Satellite transmitters track two more juvenile griffon vultures

2 July 2019

As part of ongoing LIFE Vultures project in June two juvenile Griffon Vultures from the Eastern Rhodopes were equipped with satellite transmitters providing critical data on the distribution, migration and possible threats to the birds, enhancing conservation of the species in the region.

Thus totally 29 Griffon Vultures and 26 Black Vultures successfully tagged with transmitters, colour rings and numbered wing tags, enabling easier and quicker identification, and collected blood and biological samples.

“Young Griffon Vultures spend the first years of their lives in wandering, sometimes embarking on long journeys and covering vast distances. Thanks to the technology we were also able to witness a record  flight  – the first Balkan Griffon vulture flew  over 5,700 km from the Eastern Rhodopes to Southern Sudan.

The data collected so far reveal that both Griffon Vultures from Bulgaria and black vultures from Greece pass through the Bulgarian-Greek border daily in search for food. Some of the Griffon Vultures have surprised the scientists and LIFE Vulture team undertaking distant and exotic destinations.

Tagging vultures require special skills – including cliff climbing

Thanks to the new technologies, during the last few years we have witnessed interesting trips of the Rhodopes vultures. Juvenile griffon vultures reach Syria, Israel Iraq, Jordan, Saudi Arabia, Egypt, Yemen. Black vultures are generally lead more sedentary life and their voyages are within the Balkan Peninsula. Among the most prominent black vultures voyager is the juvenile Hrisula, who in 2019 flew over 3,200 km in 17 days, crossing through Serbia, northern Macedonia, Albania and reaching Athens.

Unfortunately the transmitters often demonstrate what is already a well-known fact – about 70% of the young birds don’t reach maturity. Since the beginning of the year, three black vultures in the Greek part of the Rhodopes have been the victims of poisoning. The incidents occurred near the borders of Dadia National Park in Greece, where the only colony of a black vulture on the Balkans is located.
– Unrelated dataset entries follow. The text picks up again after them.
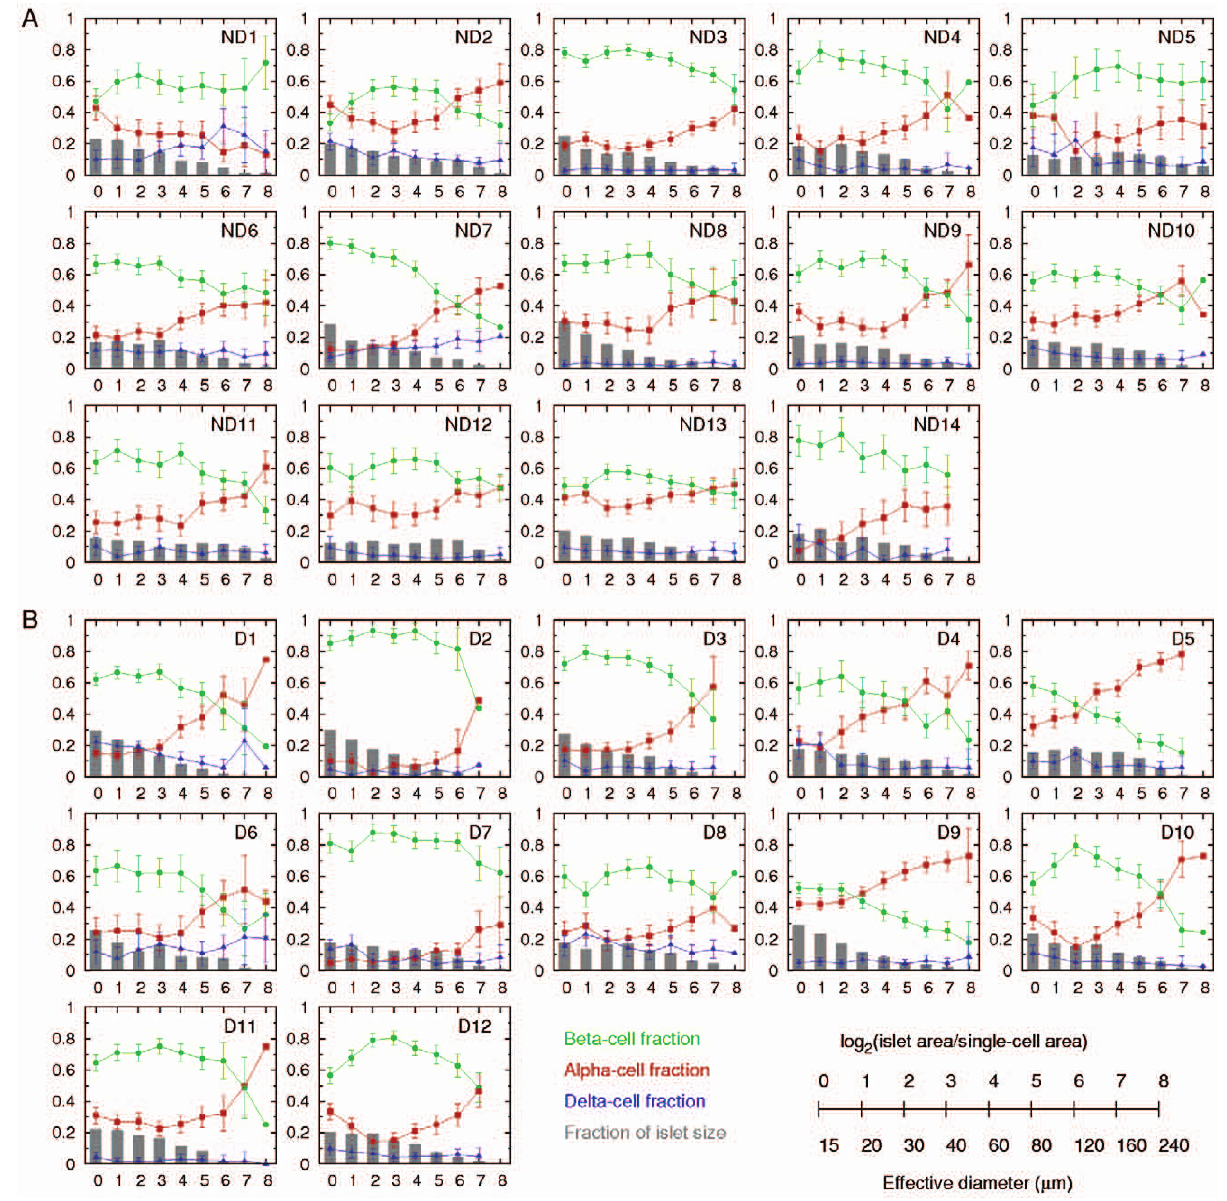
Figure 5. Individual islet size distribution and cellular compositions. A: In non-diabetic subjects (ND1–ND14), relative frequency of islet size (gray bar) and ratios of alpha (red), beta (green), and delta (blue) cells within islets were plotted against islet size; means 6 SEM. B: Results in T2D patients (D1–D12). Note that islet size is presented as a logarithmic scale considering the high number of small islets and the low number of large islets. In addition, we divided islet areas by the single-cell area, 170 m m 2 [29], to make them as dimensionless values representing the number of cells in a given islet area. The conversion between logarithmic islet area (logarithmic) and effective diameter ( m m) is shown.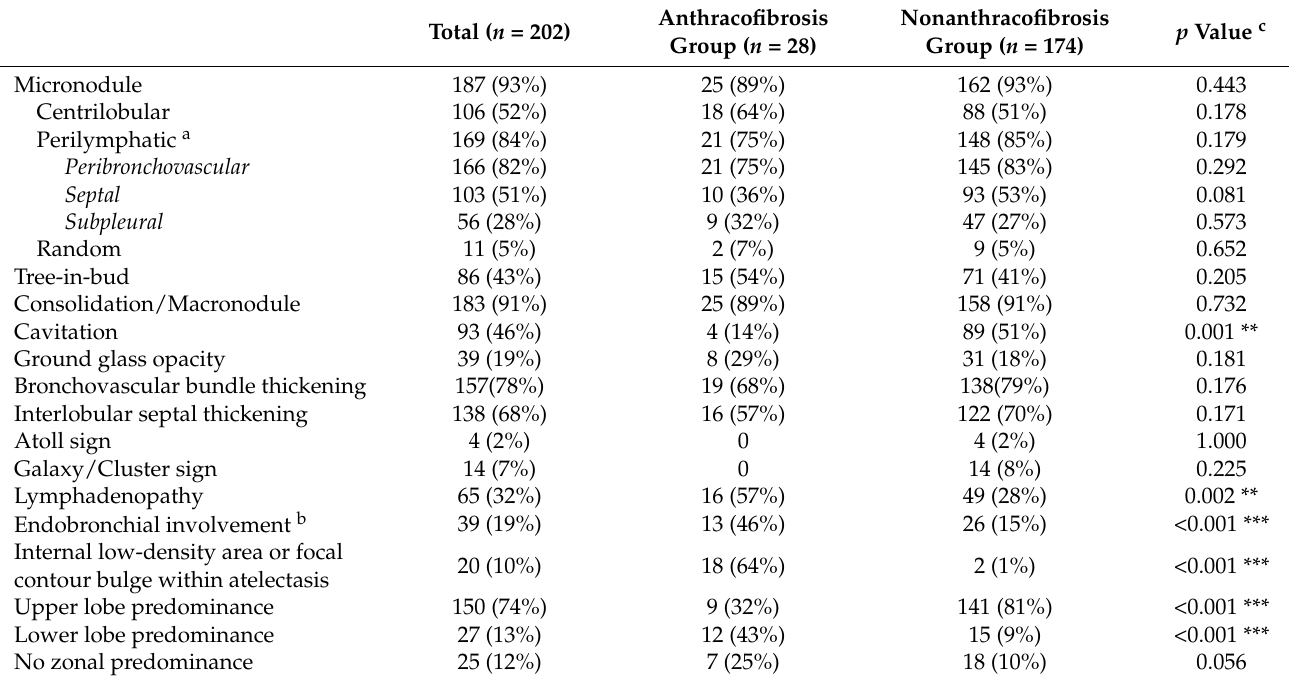
Table 2. The frequency of CT findings and statistical differences between anthracofibrosis group and nonanthracofibrosis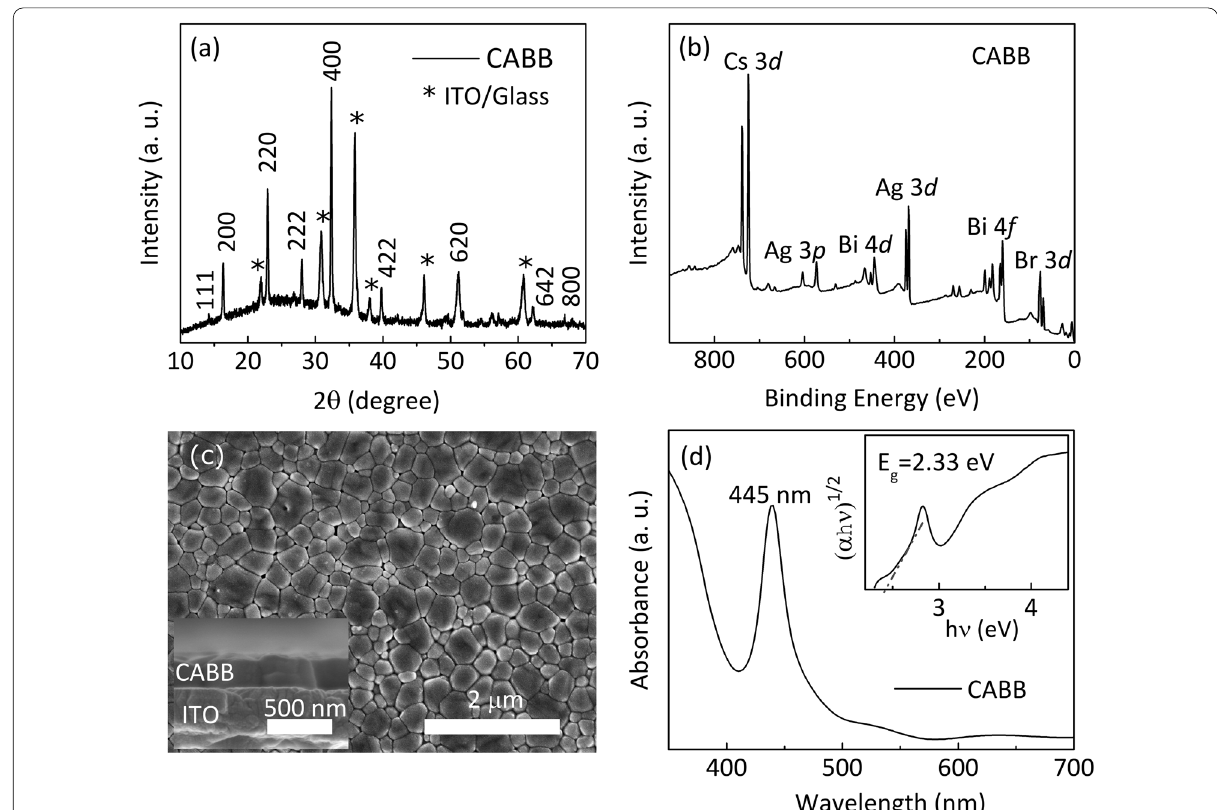
Fig. 2 a The longitudinal θ − 2 θ scans of the as-grown CABB film on the ITO/Glass substrate. ∗ represents peaks of the ITO/glass substrate. b XPS spectrum of CABB. c The top-view SEM image of films. The inset displays the cross-sectional SEM image of the CABB film. d Optical absorption spectrum of the CABB thin film measured at room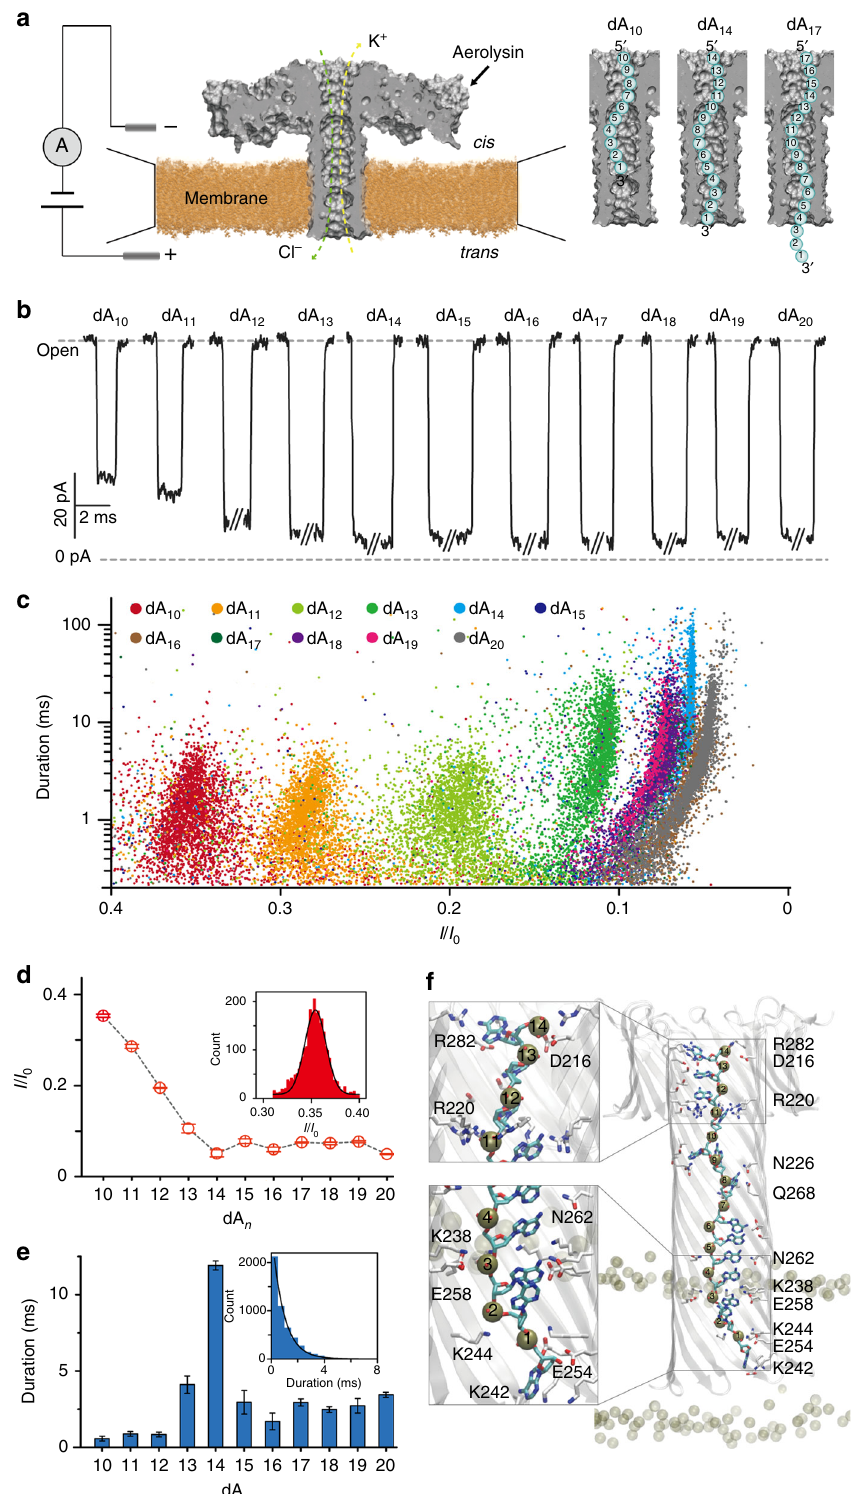
Fig. 1 Single-channel recording of dA n ( n = 10 – 20) with aerolysin nanopores. a Schematic representation of the aerolysin nanopore system, and dA n (cyan circles) of different lengths transported through it (only the pore lumen is shown for the sake of clarity). Typical current traces ( b ), scatter plots ( c ), statistical analysis of I/I 0 ( d ), and corresponding durations ( e ) caused by different lengths of dA n ( n = 10 – 20) using aerolysin nanopores. All data were obtained in 1.0 M KCl, 10 mM Tris, and 1.0 mM EDTA, pH = 8.0, 24 ± 2 °C at the bias potential of + 140 mV. The errors of the data were based on at least fi ve separate measurements. f MD snapshot of dA 14 fully inserted in the pore. The molecules are colored as follows: nitrogen blue, oxygen red, carbon cyan (for DNA) or white (for protein), and phosphate tan. The membrane and DNA phosphate atoms are shown as spheres. The dA 14 nucleotides are numbered according to the text. The insets show the most important interactions. The image was created with the Visualization Molecular Dynamics (VMD) software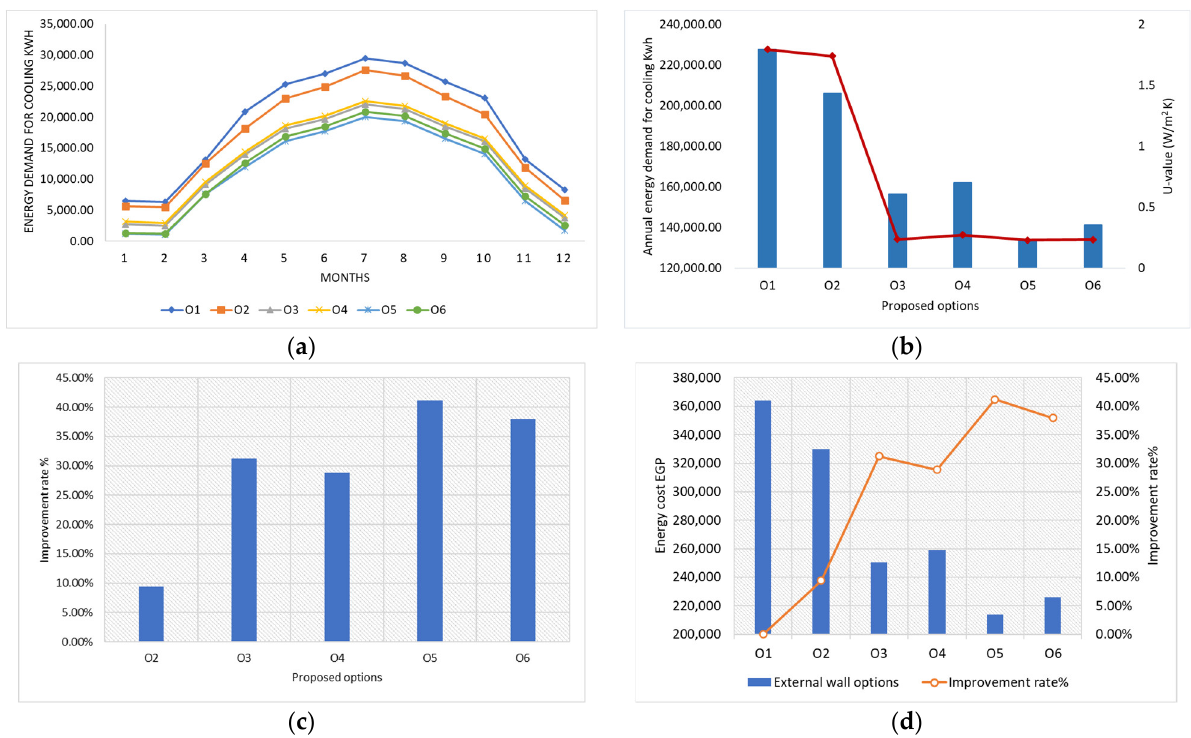
Figure 8. Simulation results in terms of energy required for cooling: ( a ) the monthly energy needed for cooling; ( b ) the annual energy demand for each option; ( c ) the improvement rate for the studied options; ( d ) the annual energy cost per (EGP).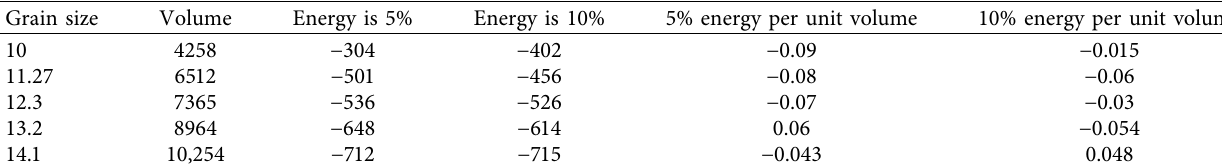
Table 3: Matrix action energy.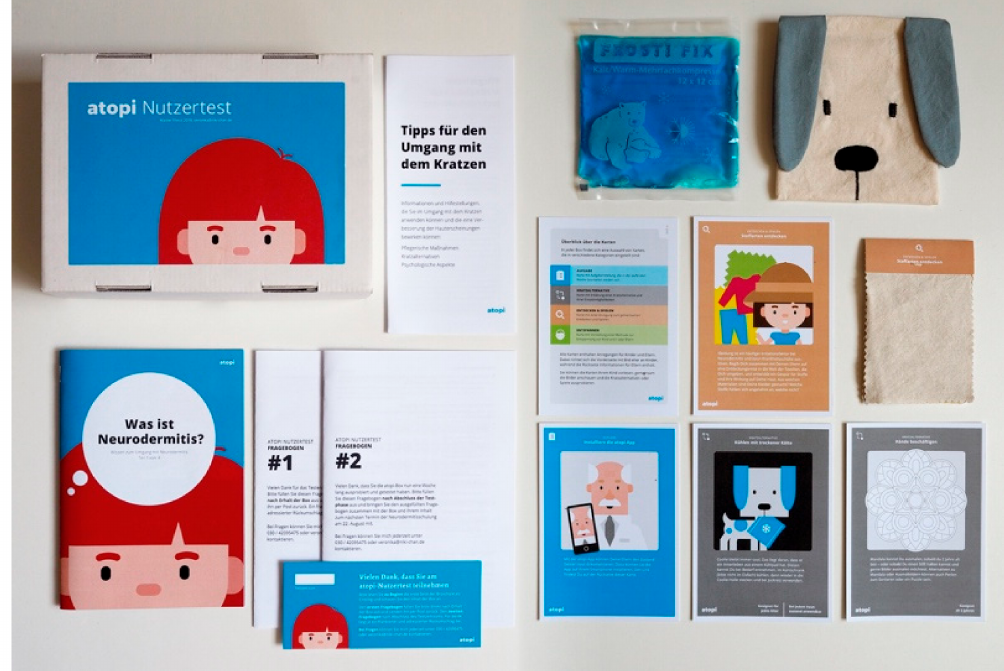
Figure3. Prototype,clockwisefromtopleft: box,folder,coolpadandsleeve(Coolie),cards (withadditional instruction card), fabric swatches, questionnaires with cover card, and brochure. App and video are not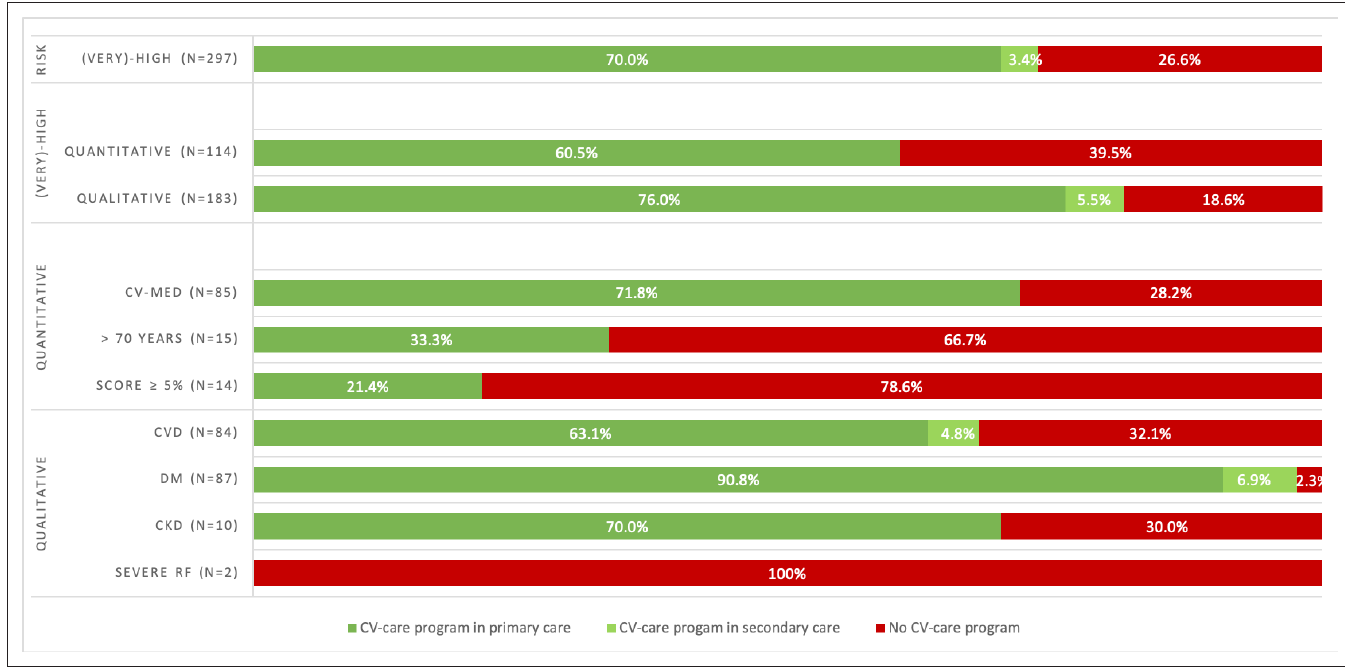
Figure 3 Cardiovascular risk and participation in cardiovascular- care programme of patients with COPD. CKD = chronic kidney disease. CV- med = cardiovascular medication. CVD = cardiovascular diseases. DM = diabetes mellitus. RF = risk factors. SCORE = Systematic Coronary Risk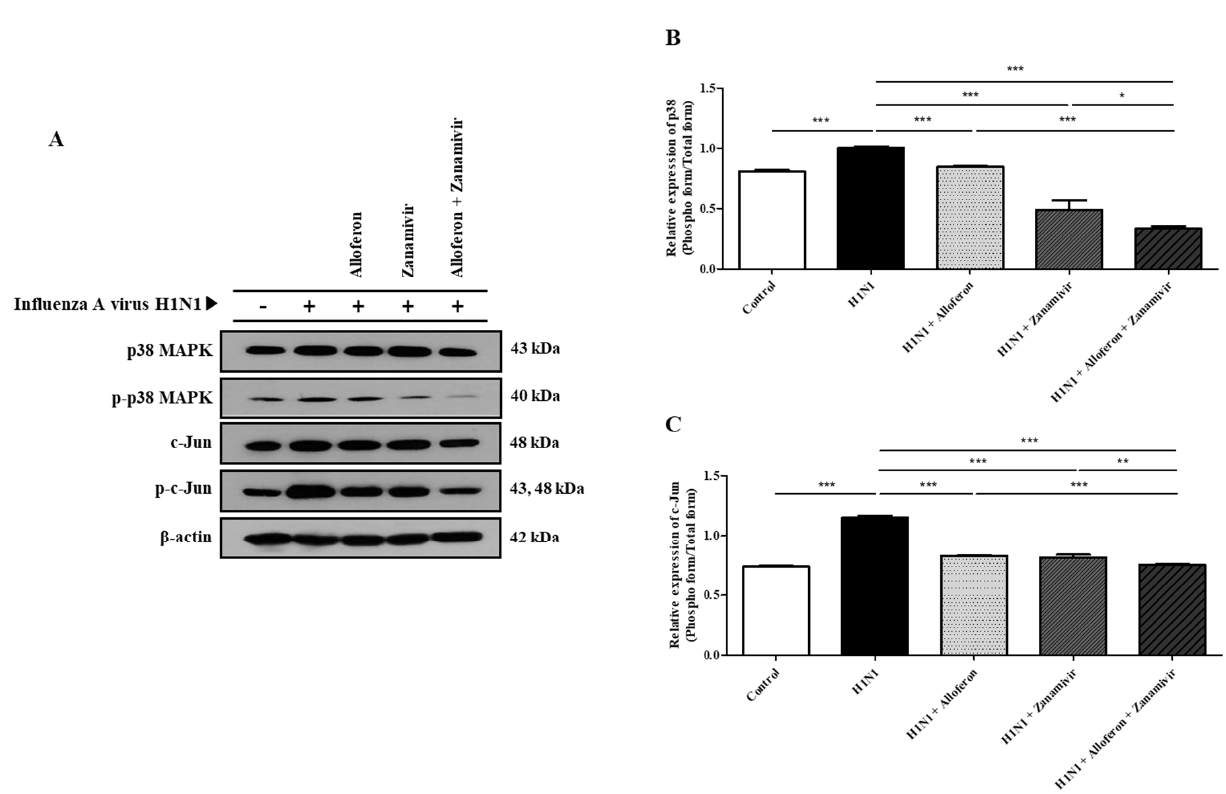
Figure 7. Combined treatment with alloferon (0.5 µ g/mL) and zanamivir (35 µ g/mL) inhibited H1N1-induced activation of the p38 MAPK and JNK signaling pathways in mouse lung tissue. ( A ) Lung tissues were collected after sacrifice, lysates were prepared in RIPA buffer, and western blot analysis was then performed for detection of p38 MAPK and JNK as described in the Section 4. Results are representative of more than three independent experiments. ( B , C ) Calculation of the relative intensity of the phospho form/total form was performed using Image J software. * p < 0.1 (The p < 0.1 statistical implications are results for determining tendency only), ** p < 0.01, *** p < 0.001, NS; no significant.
In mid-April, a Griffon Vulture with a tracking device was also found dead.

One of the main objectives of the LIFE Project “Conservation of black and griffon vultures in Rhodope Mountains”  (LIFE Vultures) is  the recovery and further expansion of both black and griffon vulture populations in this part of the Balkan region. Project activities are run by Rewilding Europe in partnership with Rewilding Rhodopes Foundation, Bulgarian Society for the Protection of Birds/BirdLife Bulgaria (BSPB), WWF GreeceVulture Conservation Foundation and Hellenic Ornithological Society/BirdLife Greece.